My Almost Famous Family.

My Almost Famous Family

BBC Two sitcom. 11 episodes (1 series) in 2009. Stars Rakie Ayola, Andrew Clover, Angus Harrison, Matthew Jacobs Morgan, Naomi Battrick, Dominique Moore, Rachel Brady and others.

Press Clippings

Much maligned of late, CBBC has responded with several ambitious, innovative and entertaining programmes - Roy, Horrible Histories, Sorry, I've Got No Head - the latest of which is My Almost Famous Family.

Cheerfully chucking together elements of The Partridge Family, The Brady Bunch and pThe Monkees and infused with the cheesy spirit of High School Musical, the show is a musical comedy about the Swanns, aka Perfect Harmony, a multi-talented, Anglo-American family who win a stab at fame as the house band on a teatime TV chat show.

Episode one saw Perfect Harmony fall foul of the show's teenage host Annabelle, an adolescent anti-Christ clad in bubblegum pink, and her scheming, cringing, fawning manager /mother. Annabelle is a splendid, scene-stealing monster and I sincerely hope the series doesn't go spoiling things by giving her any redeeming features in later episodes. Meanwhile, in a separate sub-plot, the Swann's teenage brainbox Toyah is forced to choose between careers in classical and rock music.

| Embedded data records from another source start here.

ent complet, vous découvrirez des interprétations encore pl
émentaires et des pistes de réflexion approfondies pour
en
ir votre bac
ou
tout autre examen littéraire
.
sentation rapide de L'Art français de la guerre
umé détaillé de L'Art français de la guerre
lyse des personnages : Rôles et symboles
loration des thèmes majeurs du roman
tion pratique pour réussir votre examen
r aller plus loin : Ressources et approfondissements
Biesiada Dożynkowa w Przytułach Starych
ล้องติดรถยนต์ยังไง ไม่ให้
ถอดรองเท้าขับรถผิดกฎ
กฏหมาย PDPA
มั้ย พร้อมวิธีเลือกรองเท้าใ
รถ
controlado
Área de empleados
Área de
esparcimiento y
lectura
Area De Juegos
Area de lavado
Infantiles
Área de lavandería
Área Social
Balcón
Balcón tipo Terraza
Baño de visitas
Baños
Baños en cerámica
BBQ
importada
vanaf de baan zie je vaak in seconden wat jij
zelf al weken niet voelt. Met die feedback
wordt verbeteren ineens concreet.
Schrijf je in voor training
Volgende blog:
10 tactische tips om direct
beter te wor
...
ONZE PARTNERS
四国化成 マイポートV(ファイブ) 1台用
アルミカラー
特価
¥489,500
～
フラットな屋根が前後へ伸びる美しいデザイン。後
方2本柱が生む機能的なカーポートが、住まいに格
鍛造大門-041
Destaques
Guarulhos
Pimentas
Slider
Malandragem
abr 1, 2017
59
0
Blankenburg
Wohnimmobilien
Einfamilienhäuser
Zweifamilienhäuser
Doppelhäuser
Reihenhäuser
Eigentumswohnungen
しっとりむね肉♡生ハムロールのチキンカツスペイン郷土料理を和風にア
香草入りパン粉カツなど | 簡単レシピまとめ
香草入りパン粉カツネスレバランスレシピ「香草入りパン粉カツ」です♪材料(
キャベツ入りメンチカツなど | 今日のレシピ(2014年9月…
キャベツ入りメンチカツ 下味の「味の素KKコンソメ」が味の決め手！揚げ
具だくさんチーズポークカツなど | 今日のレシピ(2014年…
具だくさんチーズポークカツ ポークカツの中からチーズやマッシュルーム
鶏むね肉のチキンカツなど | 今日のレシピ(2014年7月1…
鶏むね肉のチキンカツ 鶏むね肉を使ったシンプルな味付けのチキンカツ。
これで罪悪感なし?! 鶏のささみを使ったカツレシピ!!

It is all very jolly, colourful, energetic, entertaining, funny, frivolous and slick. That the comedy was broad and the musical numbers slightly underwhelming can be easily overlooked amid all the exuberance.

Harry Venning, The Stage, 21st September 2009

Saturday morning family comedy with a musical twist. This all-singing, all dancing comedy featuring the Swann step-family is a Partridge Family or Brady Bunch for the 21st Century.

What's On TV, 12th September 2009

This chirpy, if slightly hackneyed, new comedy for children centres upon the Swann family: half African-American, half English, all musical, and with big ambitions for their six-piece group, suggestively titled We're in Perfect Harmony. Discord, needless to say, awaits them in the wings, as they bag a gig as the house band on a popular television chat show and start becoming almost famous, which, as any modestly successful pop musician will tell you, isn't as easy as it looks.